* Required work
Leave the images out. Give every line below again, precisely.

* Recorded information
****************
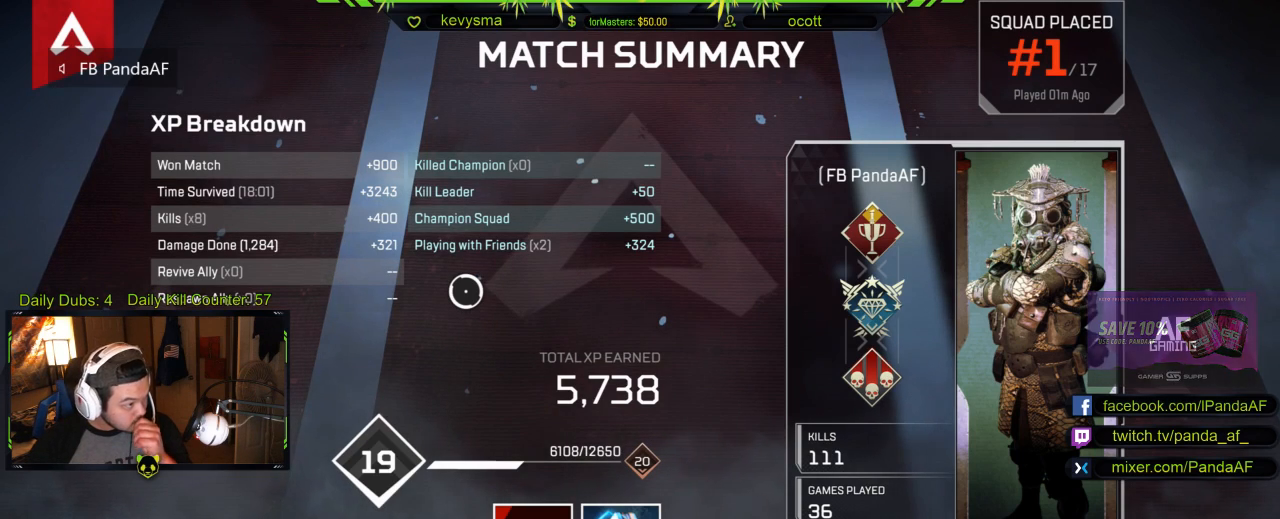
{"buttons": [], "left_stick": "center", "right_stick": "center", "events": []}
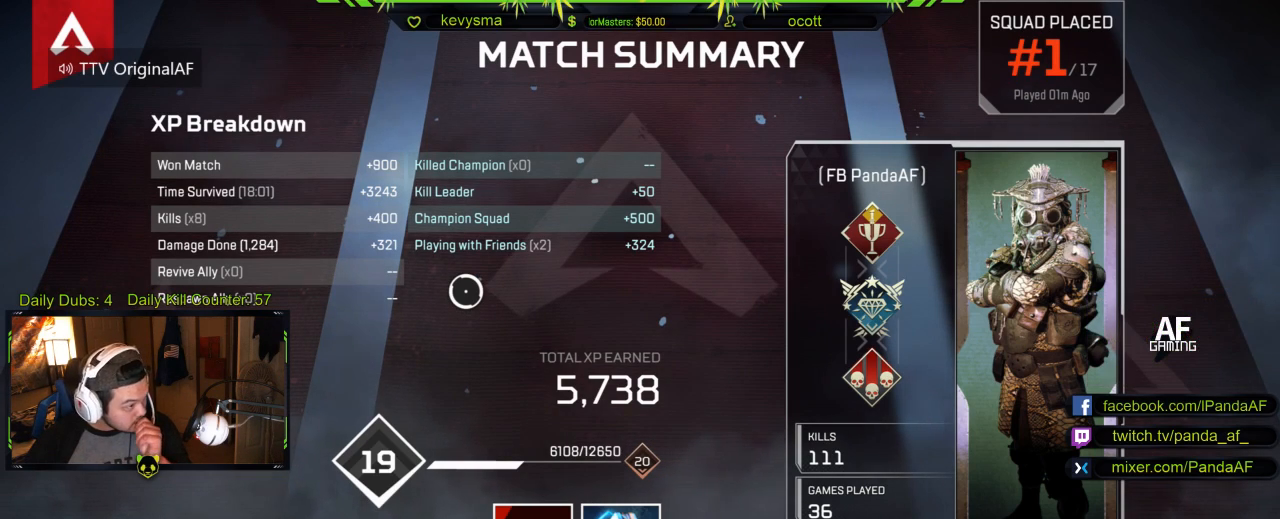
{"buttons": [], "left_stick": "center", "right_stick": "center", "events": []}
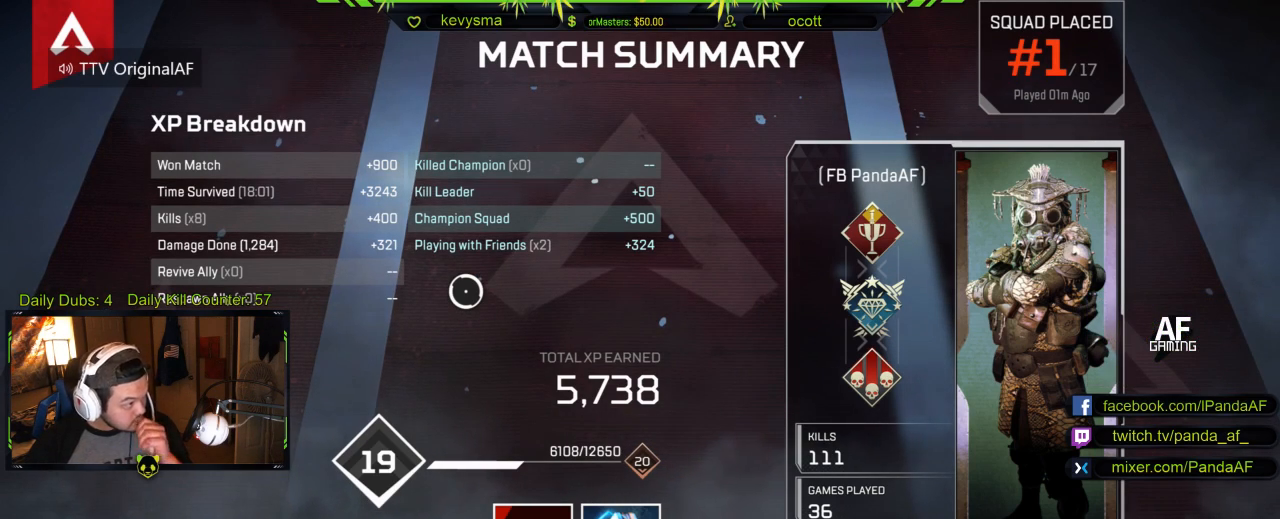
{"buttons": [], "left_stick": "center", "right_stick": "center", "events": []}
****************
* Answer to the exercise
{"buttons": [], "left_stick": "center", "right_stick": "center", "events": []}
{"buttons": [], "left_stick": "center", "right_stick": "center", "events": []}
{"buttons": [], "left_stick": "center", "right_stick": "center", "events": []}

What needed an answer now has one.